Rod Johnson / Embabel — why the Guide shape is DICE, not “more RAG”
Context engineering needs domain understanding argues typed domain objects should drive context. Agent memory is not a greenfield problem argues you should ground agents in data you already keep. Our response: we do not invent a parallel memory store. We project the SPDD domain we already have — WorkId, Canvas, Area, Decision, Pitfall, Pattern — into Neo4j __Entity__ with typed edges, and keep markdown canonical.
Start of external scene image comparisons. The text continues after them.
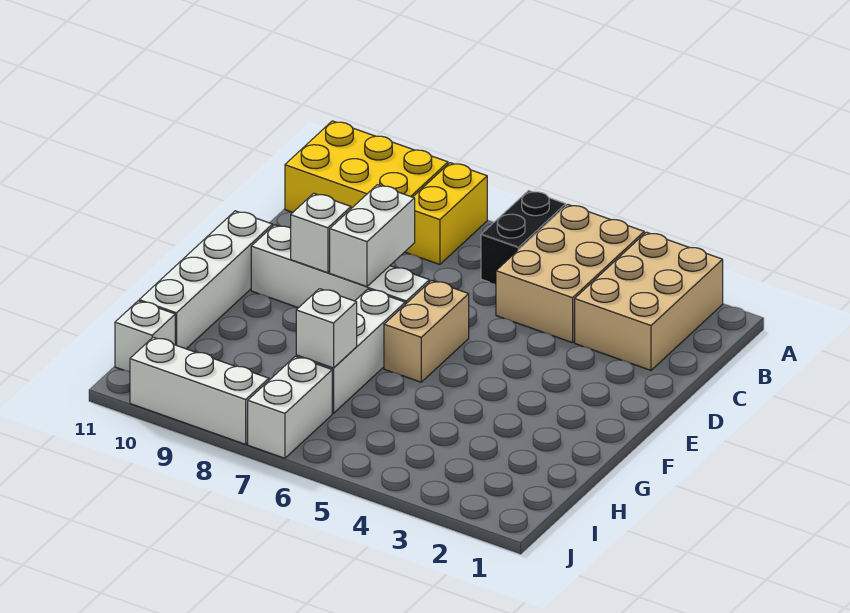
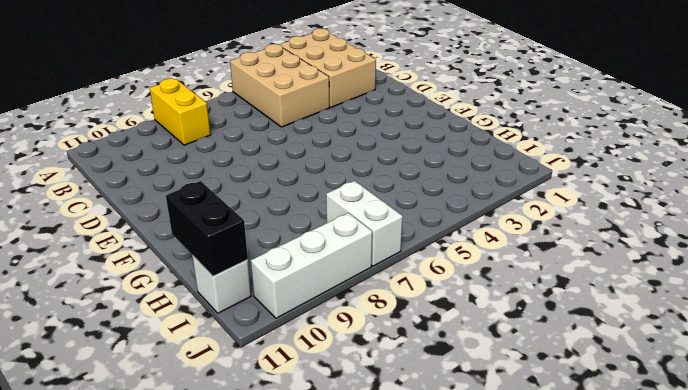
black brick H11:I11 level 2 -> black brick A6:B6 level 1
none -> yellow brick A9:B11 level 1
none -> tan brick E6:F6 level 1
none -> white brick E7:E10 level 1

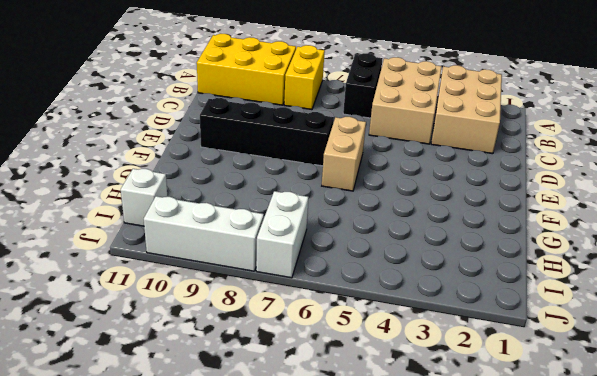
black brick E7:E10 level 1 -> white brick E7:E10 level 1
none -> white brick E11:H11 level 1
none -> white brick F7:H7 level 1
none -> white brick D8:E8 level 2

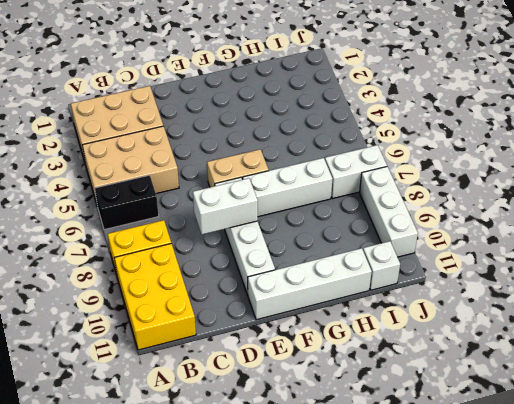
none -> white brick E9 level 2
none -> white brick H7 level 2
Chunk RAG (legs 1–2) is for discovery; the graph (leg 3) is for “why is this in the prompt?”
Jasper Blues — the Guide we actually integrate with
Our spike talks to a real Embabel Guide instance (fork + projection APIs), not a toy RAG stub. Jasper Blues’ From Docs to Dialog is the product story behind that service: Hub’s “talk to the docs” guide built with Embabel, graph-backed RAG on Neo4j via Drivine, and Toolish RAG — the model gets search tools (docs_textSearch, docs_vectorSearch, broaden/zoom) instead of a single black-box retrieve step. How that relates to our work: when CONTEXT_BACKEND=guide-dice, analysis/architect/code phases call those same tool-shaped retrieval surfaces (plus our spdd_* graph tools). We are not inventing a second RAG stack; we are hanging SPDD domain projection off the Guide Jasper describes.
The (Very Slowly) Ticking Time-Bomb in Your Graph Persistence Stack explains why Drivine’s use-case-specific Cypher/projections matter for graph persistence. Our response: leg 3 is a deliberate projection of SPDD markdown into __Entity__ nodes and typed edges — not hoping directory ingest alone fills a domain graph. That matches Jasper’s “write the graph shape you need” stance and is why our fork work adds projection load + spdd_workSubgraph / spdd_areaLessons rather than only chunk ingest.
The Voice, The Word, and The Wheel shows Guide as an evolving product surface (narration agents, command loops, Toolish RAG for speech). We are not shipping voice in SPIKE-001 — but it reinforces that Guide is a living context backend with MCP/tool loops, which is exactly the runtime we probe with resolve-context-backend.sh. Those three Jasper/Embabel pieces are also in Guide’s default supplementary ingest list alongside Rod’s posts — the same corpus family we extend with Fowler/Troy for the spike.
Secondary ingest — sensors for the experiment, not the product story
We also appended Anthropic’s notes on context engineering / long-running harnesses, 12-Factor Agents, Willison on LLMs for code, and Hamel/Yan on evals. How that relates to our work: they score the spike (context cost, eval discipline, harness thinking). They do not redefine the operating model — Fowler + Troy still do. Go/no-go asks whether Guide hybrid beats file indexes on the same Troy criteria Fowler’s workflow already assumes.
Status: coming soon
This work lives on spike branches and open PRs — it is not the default on main yet:
- Orchestrator spike: PR #24 (SPIKE-001)
- Paired Guide projection /
spdd_*tools: guide PR #2 - Flow overview: docs/guide-flow.md on the spike branch
Much of the operator path is already dogfooded (ingest, projection, runtime probe, A/B spot-checks). The remaining gate is a formal go / no-go before anything becomes a recommended install option for adopters. Until then: treat it as preview, keep shipping file-based SDLC-SPDD on main, and watch this space.
What you can do today
- Use SDLC-SPDD with the file indexes — that path is production for the framework.
- Read the spike docs / PRs if you want the design early.
- Expect a follow-up post when go/no-go lands and the opt-in path is documented for adopters.